**OBJECTIVE:**
Reproduce a stretch of the racing roundup below word for word, starting at the words "Sprint Cup: Focus" and stopping after "regular season schedule.".

Frontstretch Staff · Monday August 5, 2013
Did you miss an event during this busy week in racing? How about a late-night press release, an important sponsorship rumor, or a juicy piece of news? If you did, you’ve come to the right place! Each week, The Frontstretch will break down the racing, series by series, to bring you the biggest stories that you need to watch going forward for the week ahead. Let our experts help you get up to speed, no matter what series you might have missed, all in this edition of Pace Laps!
Sprint Cup: Focus On The Wild Card – With five races left, the “wild card” race on the Sprint Cup circuit is far from decided. Jimmie Johnson’s tire problem, midway through the race at Pocono left a win up for grabs, one Kasey Kahne snagged from Jeff Gordon on a green-white-checkered finish. That second win, in all likelihood will get the No. 5 car in the postseason field even if he falls outside the top 10 in points.
Behind him, though, the logjam continues with just 48 points separating ninth place Gordon and 18th place Aric Almirola in the standings. Gordon, who knows he let an opportunity slip away still has the inside track on a Chase position. He’s the winningest driver in the modern era on road courses, leaving him in good position for the Glen and has won at every remaining track on the regular season schedule.
Who the tenth spot goes to, along with the “wild card” positions is the biggest question mark. Right now, Greg Biffle sits tenth in points, holding a win in hand from Michigan but hasn’t finished in the top 5 since mid-June. He could easily fall out into “wild card” territory, along with Kahne, who’s eighth in points but now holds the security of two wins. Tony Stewart and Martin Truex, Jr., respectively currently hold the “wild card” spots; however, Ryan Newman sits just nine points back from Truex, posting two consecutive top-5 results as one of the hottest drivers on the circuit. That’s five drivers, each of whom with a win or more that could all be outside the top 10 in points when all is said and done.

**DATA:**
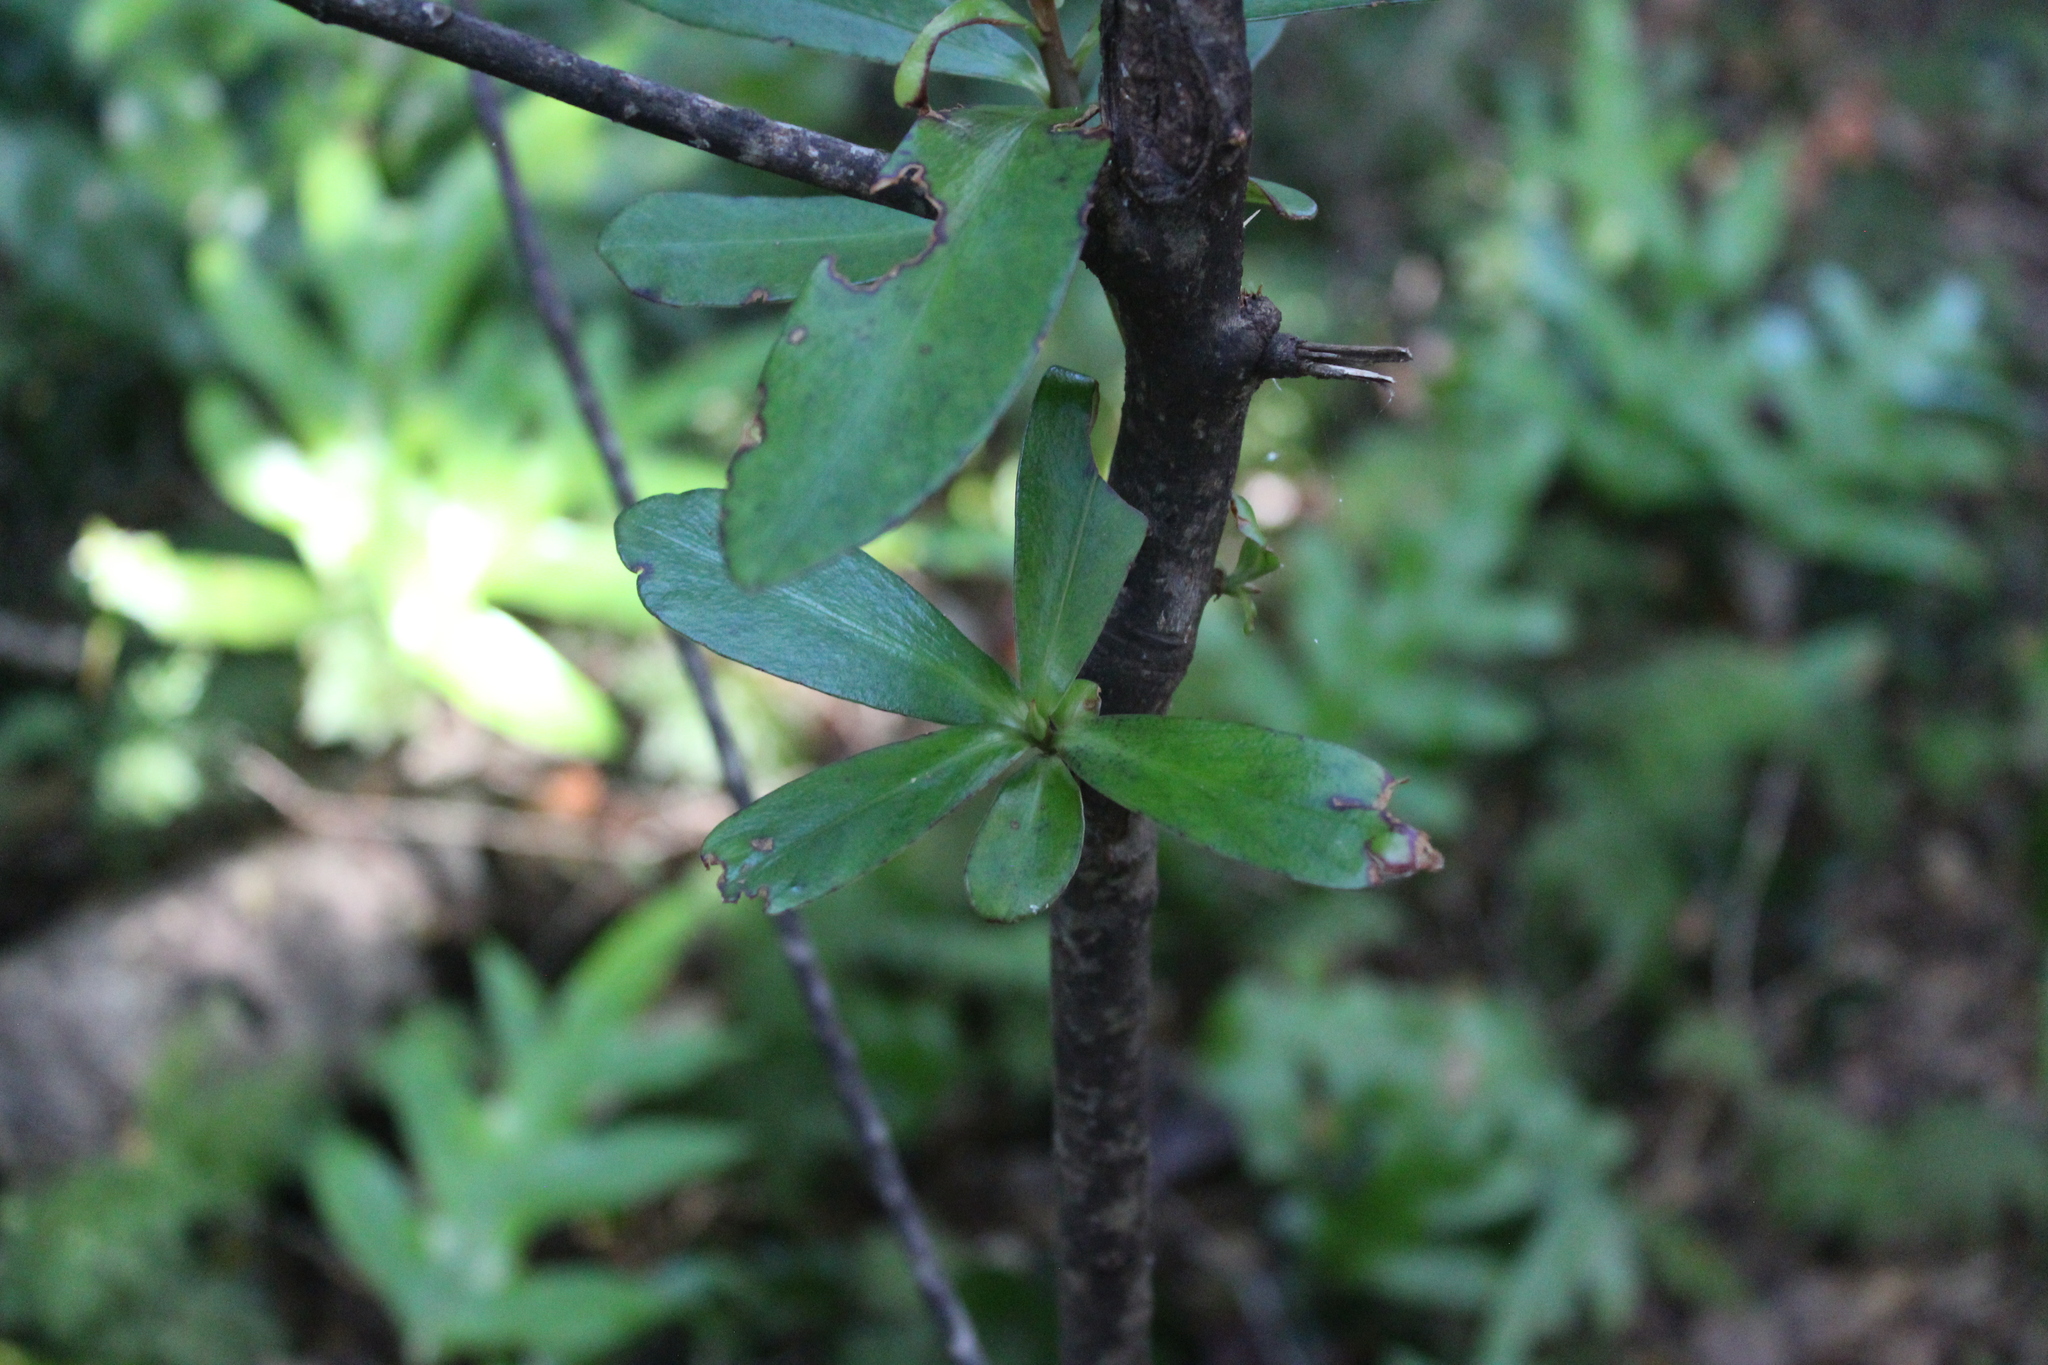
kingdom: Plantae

**SOLUTION TO THIS EXERCISE:**
Sprint Cup: Focus On The Wild Card – With five races left, the “wild card” race on the Sprint Cup circuit is far from decided. Jimmie Johnson’s tire problem, midway through the race at Pocono left a win up for grabs, one Kasey Kahne snagged from Jeff Gordon on a green-white-checkered finish. That second win, in all likelihood will get the No. 5 car in the postseason field even if he falls outside the top 10 in points.
Behind him, though, the logjam continues with just 48 points separating ninth place Gordon and 18th place Aric Almirola in the standings. Gordon, who knows he let an opportunity slip away still has the inside track on a Chase position. He’s the winningest driver in the modern era on road courses, leaving him in good position for the Glen and has won at every remaining track on the regular season schedule.